Thursday, February 25, 2010

QUIS CUSTODIET IPSOS CUSTODES
Means "Who Polices the Police?"


From the New Orleans Times-Picayune, courtesy of
Eschaton:

Police supervisor pleads guilty in Danziger
Bridge probe; plea deal blows case wide open


Retired New Orleans police Lt. Michael Lohman has pleaded guilty in federal court to one count of conspiracy to obstruct justice in the Danziger Bridge shootings, which left two people dead and four others injured after police fired on a group of civilians trapped in the submerged city days after Hurricane Katrina.

Two men -- Ronald Madison, 40, who was mentally challenged, and James Brissette, 19 -- were killed. The survivors included a husband and wife, their two teenage children and a nephew.

Lohman, who helped orchestrate an elaborate cover-up of the crime, supervised the investigation and was at the scene on Sept. 4, 2005, according to an 11-page bill of information unsealed today.

According to the document, Lohman was aware that a subordinate planted a gun at the scene. He also wrote a 17-page police report full of lies about the incident and encouraged officers at the scene to remove shell casings.


More
here.

Yeah yeah, I know, it was crazy in the week after Katrina.

But this is waaay fucked up. Indeed, the officers who were actually involved in the shootings, and by "shootings" I mean "murders," had their charges dismissed in 2008 due to prosecutorial misconduct. This plea deal may very well be the legal grease needed to open up a new prosecution. And that, at least, is a good thing.

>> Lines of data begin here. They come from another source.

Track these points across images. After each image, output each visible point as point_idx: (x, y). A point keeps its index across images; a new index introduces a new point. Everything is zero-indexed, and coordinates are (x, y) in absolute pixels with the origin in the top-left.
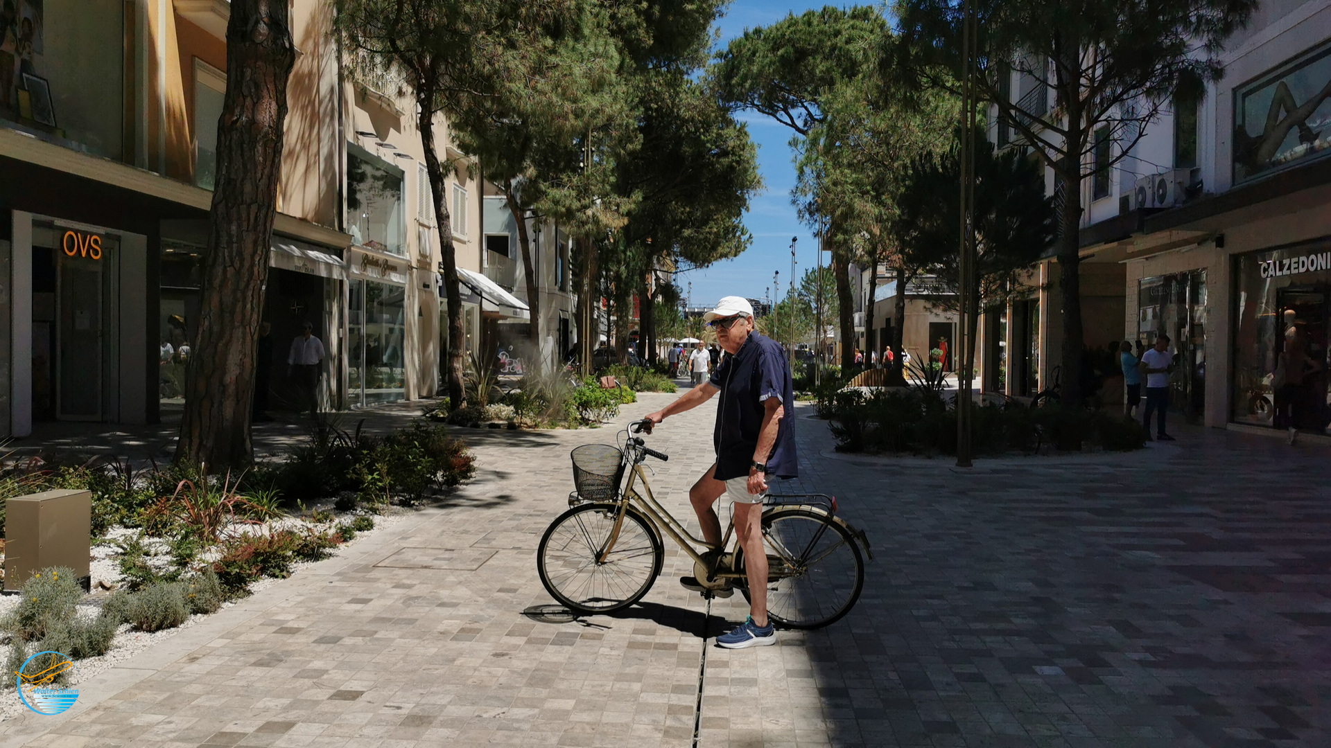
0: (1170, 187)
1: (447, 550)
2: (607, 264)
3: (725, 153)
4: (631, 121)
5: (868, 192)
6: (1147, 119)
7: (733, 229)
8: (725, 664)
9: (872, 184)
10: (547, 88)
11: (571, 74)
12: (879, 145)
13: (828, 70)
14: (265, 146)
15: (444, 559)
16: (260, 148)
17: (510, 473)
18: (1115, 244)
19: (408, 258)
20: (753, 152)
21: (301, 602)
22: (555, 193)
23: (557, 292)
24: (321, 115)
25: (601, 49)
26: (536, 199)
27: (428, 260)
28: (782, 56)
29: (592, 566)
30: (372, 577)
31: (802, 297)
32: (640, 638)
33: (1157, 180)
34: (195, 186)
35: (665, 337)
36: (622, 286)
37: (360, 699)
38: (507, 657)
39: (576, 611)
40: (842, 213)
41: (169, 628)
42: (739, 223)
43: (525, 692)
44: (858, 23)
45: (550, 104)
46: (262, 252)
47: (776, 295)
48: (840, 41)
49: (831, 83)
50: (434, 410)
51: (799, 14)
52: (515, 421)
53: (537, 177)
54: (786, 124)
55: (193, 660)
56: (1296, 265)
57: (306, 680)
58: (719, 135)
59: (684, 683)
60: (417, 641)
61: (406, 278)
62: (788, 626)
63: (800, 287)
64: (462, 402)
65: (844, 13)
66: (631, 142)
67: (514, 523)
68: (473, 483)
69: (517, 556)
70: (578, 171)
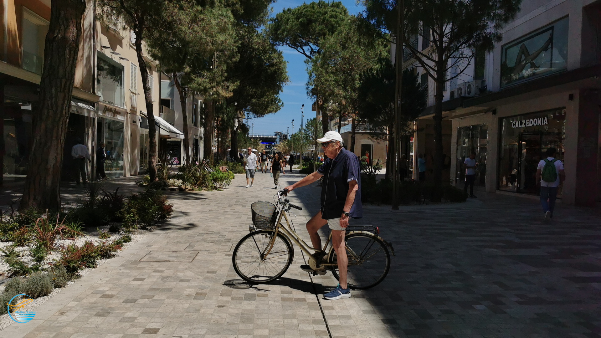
0: (473, 88)
1: (173, 252)
2: (218, 114)
3: (272, 65)
4: (234, 48)
5: (341, 85)
6: (471, 57)
7: (275, 100)
8: (332, 308)
9: (342, 81)
10: (199, 30)
11: (211, 24)
12: (345, 64)
13: (322, 30)
14: (70, 50)
15: (174, 257)
16: (67, 51)
17: (191, 213)
18: (448, 112)
19: (126, 108)
20: (285, 65)
21: (108, 281)
22: (199, 80)
23: (193, 126)
24: (84, 37)
25: (225, 13)
26: (189, 83)
27: (135, 110)
28: (301, 22)
29: (259, 260)
30: (141, 266)
31: (305, 132)
32: (286, 295)
33: (467, 85)
34: (22, 68)
35: (241, 148)
36: (225, 124)
37: (158, 333)
38: (225, 308)
39: (250, 282)
40: (329, 94)
41: (43, 296)
42: (278, 97)
43: (242, 326)
44: (335, 9)
45: (200, 38)
46: (67, 103)
47: (293, 130)
48: (327, 16)
49: (324, 35)
50: (141, 181)
51: (308, 3)
52: (182, 187)
53: (190, 72)
54: (301, 53)
55: (62, 313)
56: (528, 123)
57: (127, 323)
58: (270, 57)
59: (317, 319)
60: (176, 300)
61: (124, 118)
62: (353, 288)
63: (305, 127)
64: (156, 178)
65: (328, 4)
66: (234, 58)
67: (201, 238)
68: (173, 218)
69: (209, 254)
70: (210, 70)
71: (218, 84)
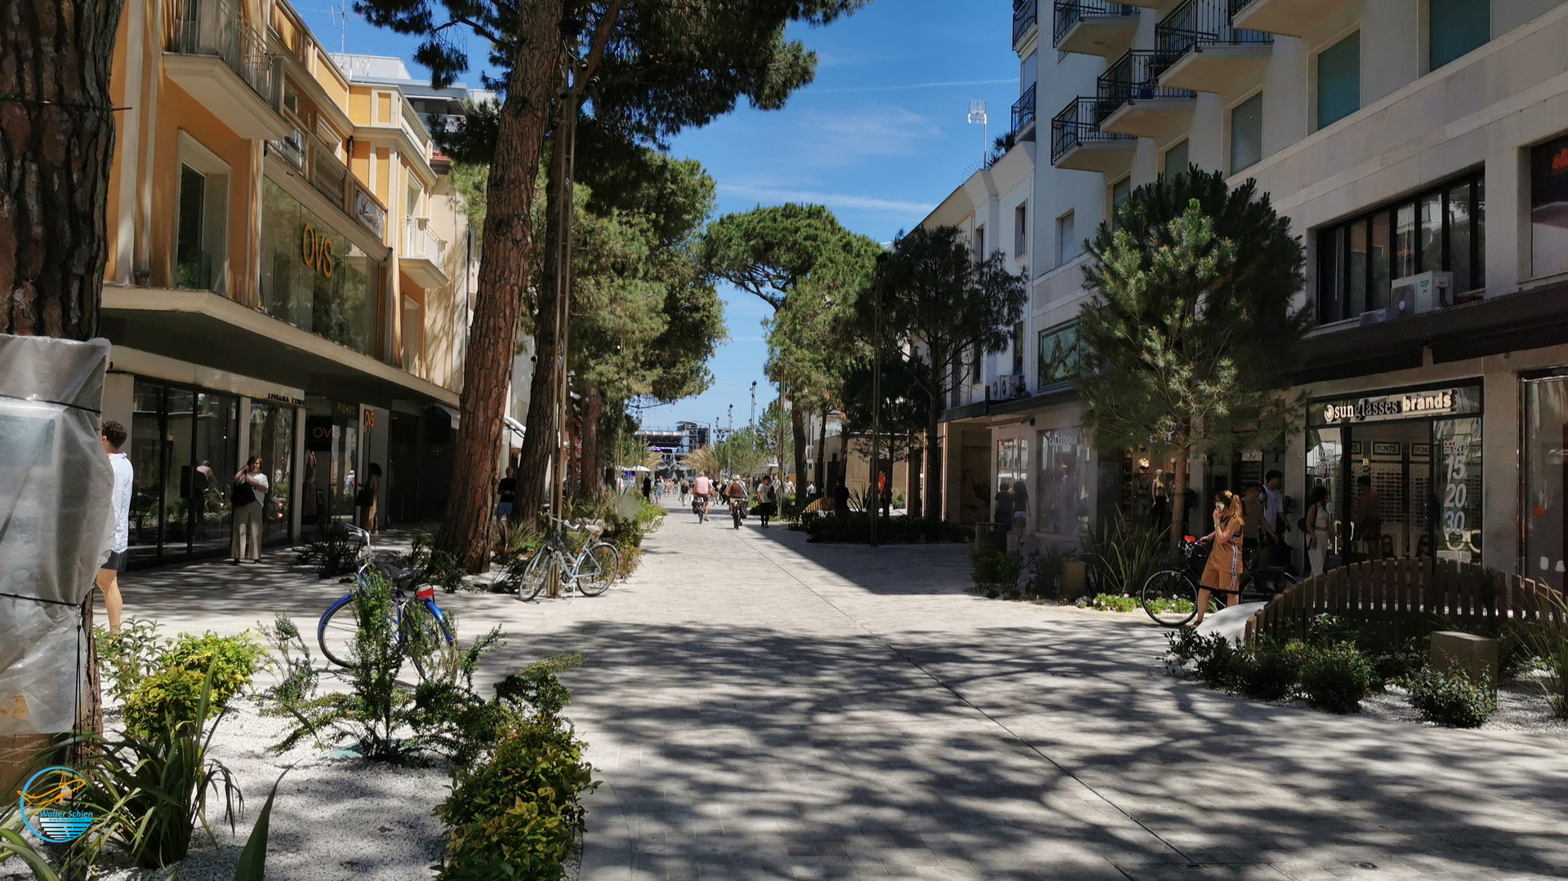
0: (1008, 387)
3: (696, 309)
5: (821, 367)
7: (698, 371)
9: (825, 361)
31: (759, 433)
33: (1003, 380)
40: (802, 380)
44: (814, 221)
48: (799, 237)
54: (753, 292)
58: (692, 293)
65: (802, 209)
70: (617, 352)
71: (629, 372)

More generally, this is an extreme example of what happens everyday. That is, police organizational cultures, nationwide, with their hyper-masculinity, intense authoritarianism, and us-versus-them attitudes, actually make incidents like the Danziger Bridge case likely. I mean, sure, the NOPD has a reputation for being among the worst in the nation in terms of corruption and misconduct, but that, in itself, doesn't make them simply a bunch of "bad apples." Just do a Google search for "police brutality" or "police corruption" or "police misconduct." You'll get hundreds of recently written hits from legitimate news sources. This is all over the place: the wild West situation in New Orleans right after Katrina simply exposed the worst of what had been lurking there, indeed everywhere, already. The entire idea of policing in the US lays the attitudinal foundation for badge-and-gun despotism, and all it needs is a crisis of some sort to be unleashed.

Perhaps the pre-existing condition of extreme urban despair in the Crescent City is the soft-touch crisis that gave NOLA cops their bad rep in the first place--I mean, suburban cops don't have to be brutal; they're in relative heaven. But trust me, this could happen anywhere under the right circumstances.

And it doesn't have to be that way. Organizational cultures can and do change. All that's needed is the will to make it happen. Unfortunately, it appears that virtually no one is talking about police misconduct in terms of culture. I don't expect law enforcement Nirvana to happen anytime soon.